Re: power independent of context?

azmitia who-is-at cats.ucsc.edu
Mon, 11 Mar 1996 04:37:54 -0800

thanks for keeping me informed about this discussion eugene.

to clarify: I believe context does matter. my message was in response
to mike's question about whether the experts' dominance and refusal to
renegotiate problem solving roles with a novice who has mastered the task
might have been specific to doing the study in a school. My comment
was simply that the first part of the study was done in a school but
because I was curious about this school-specificity of results, I did
recruit another sample of kids, this time in an out-of-school settintg
(parks and recreation summer program) and saw the same phenomenon
again.

So, for these two contexts there were parallels in the patterns and
results, but I wouldnt go as far as to say that context does not matter.
It only did not matter for this specific interaction pattern that I was
studying for this specific task and design, but there are context effects
in other measures in this same study.

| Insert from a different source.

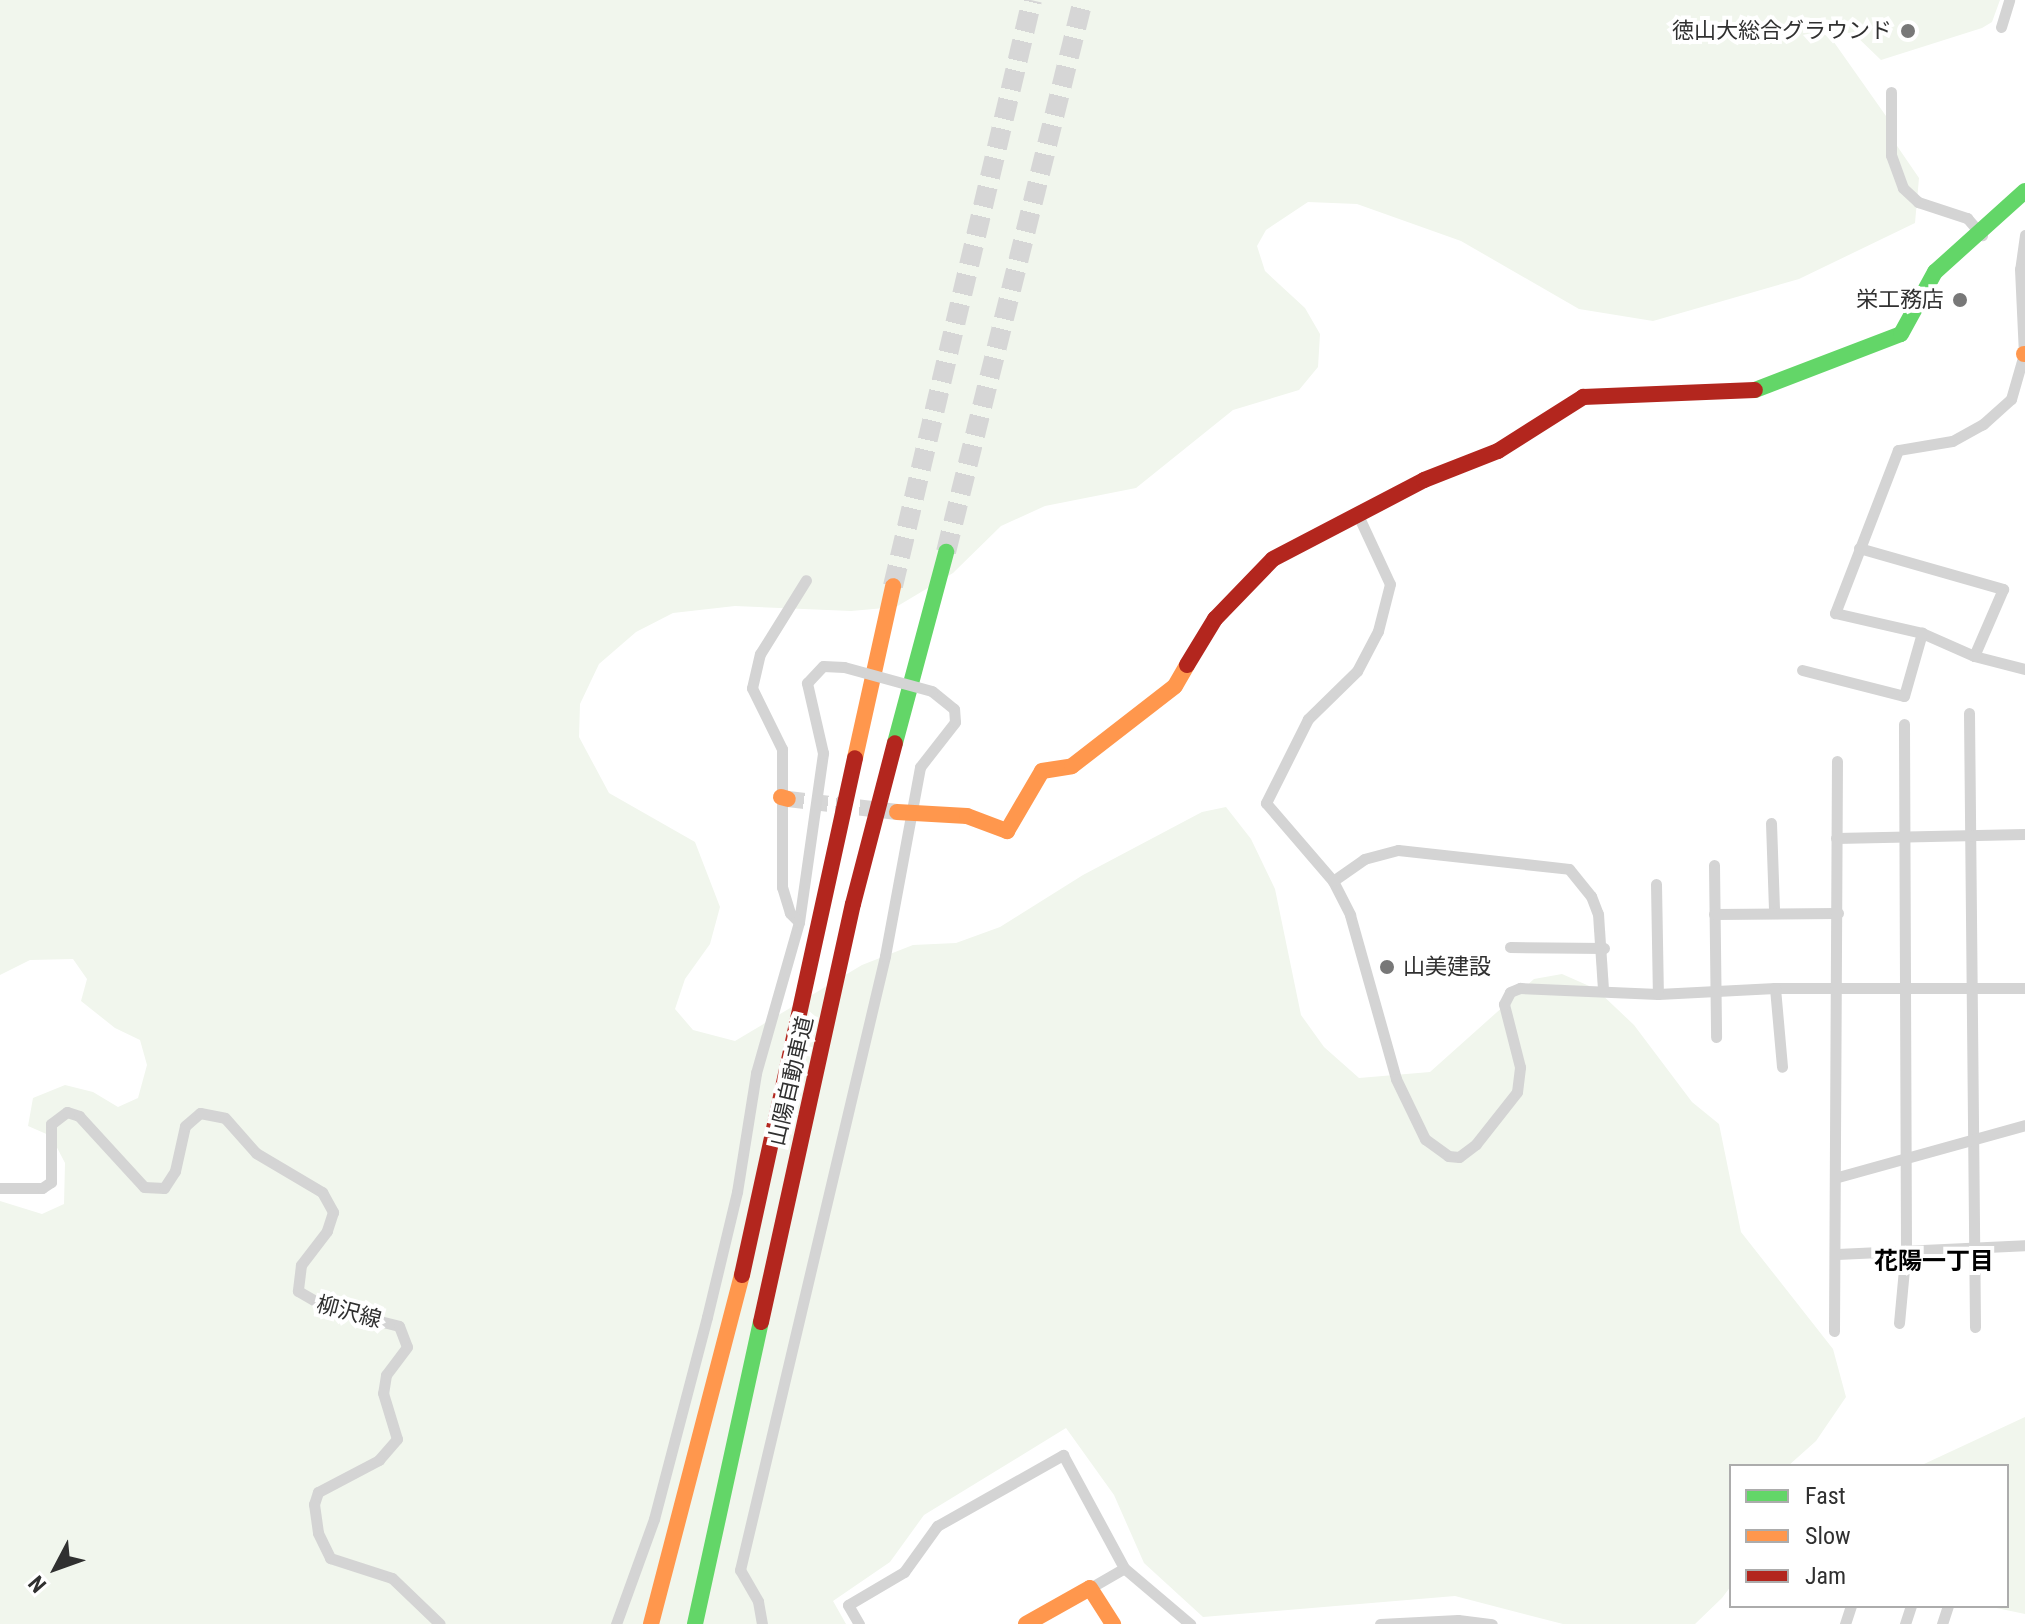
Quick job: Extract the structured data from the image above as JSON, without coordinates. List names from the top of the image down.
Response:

It is just that they are not
apparent in the role renegotiation of experts' dominance. (for example,
novices in the parks and recs sample have more frequent renegotiation
attempts than in the school context--but with similar results (expert
doesnt (usually) budge unless certain threats and negotiation strategies
are used).

so, the experts' behavior in this specific renegotiation frame is showing
more cross-context parallels than the novice. that was the gist of
my original comment.

margarita

P.S. thanks eugene for including me in this discussion.